::: DATA FOR REVIEW

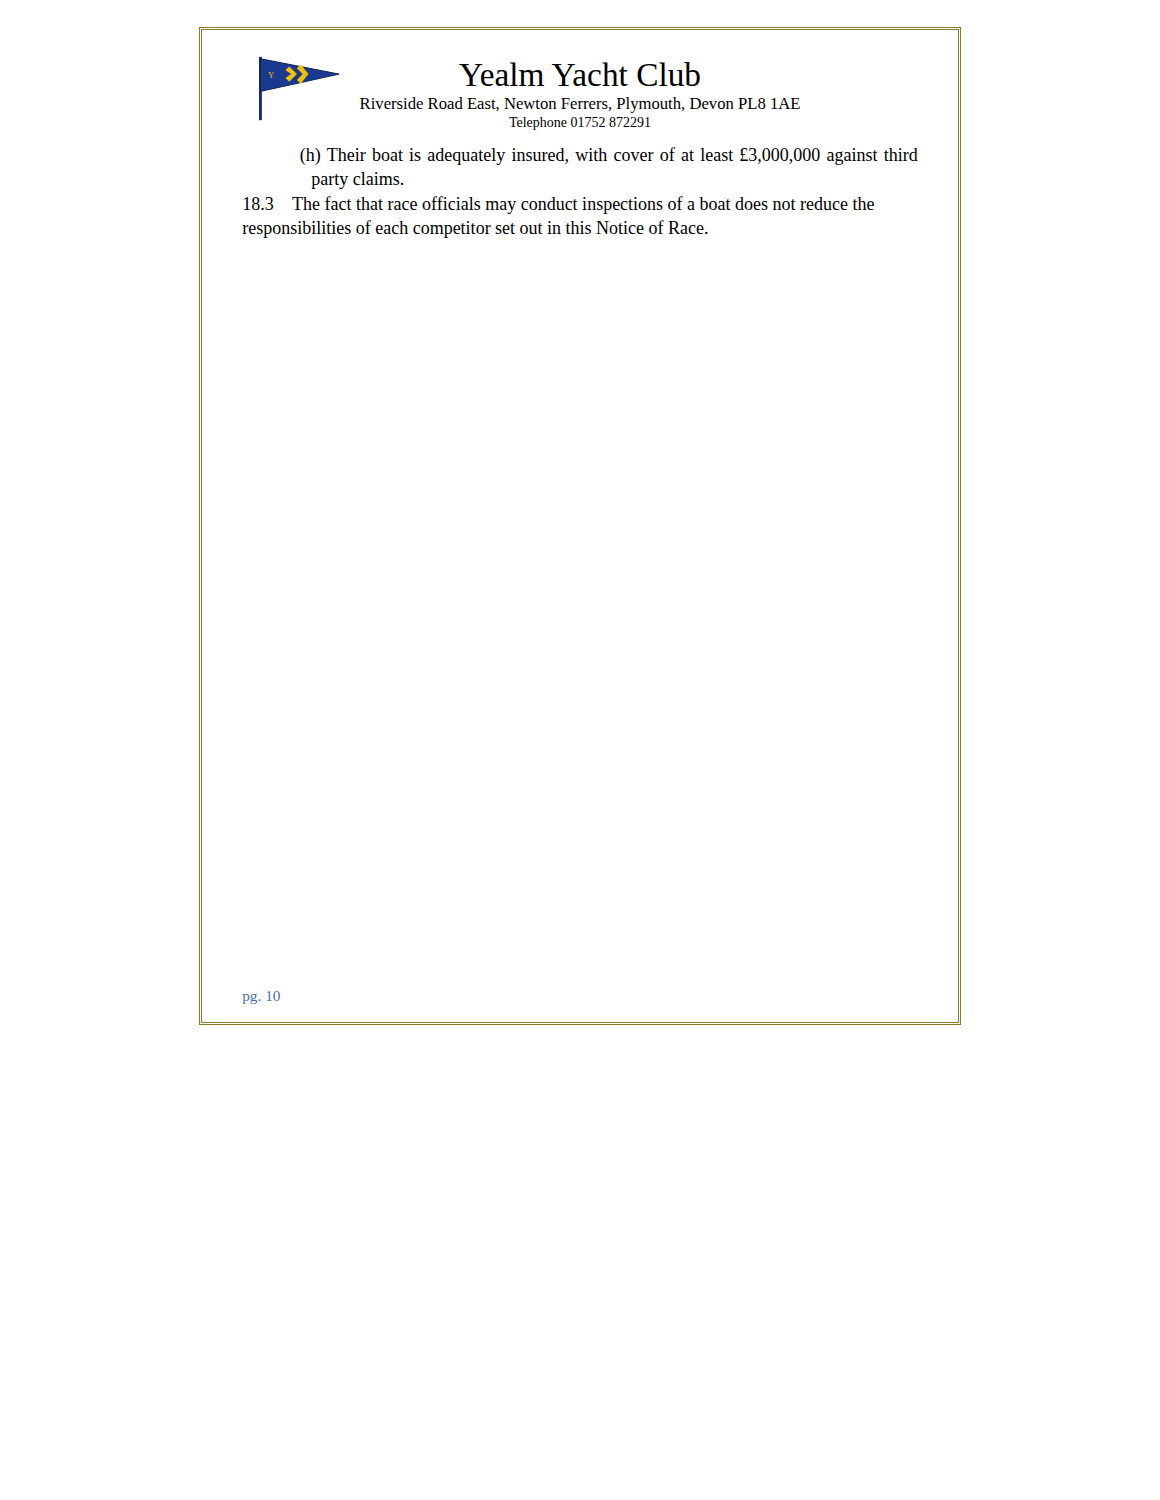Y
Yealm Yacht Club
Riverside Road East, Newton Ferrers, Plymouth, Devon PL8 1AE
Telephone 01752 872291
(h) Their boat is adequately insured, with cover of at least £3,000,000 against third party claims.
18.3 The fact that race officials may conduct inspections of a boat does not reduce the responsibilities of each competitor set out in this Notice of Race.
pg. 10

::::::

(TASK REQUIREMENTS)
Retype the lines from the one containing "Telephone 01752 872291" to the last line above. Change nothing and include no others.

(TASK SOLUTION)
Telephone 01752 872291
(h) Their boat is adequately insured, with cover of at least £3,000,000 against third party claims.
18.3 The fact that race officials may conduct inspections of a boat does not reduce the responsibilities of each competitor set out in this Notice of Race.
pg. 10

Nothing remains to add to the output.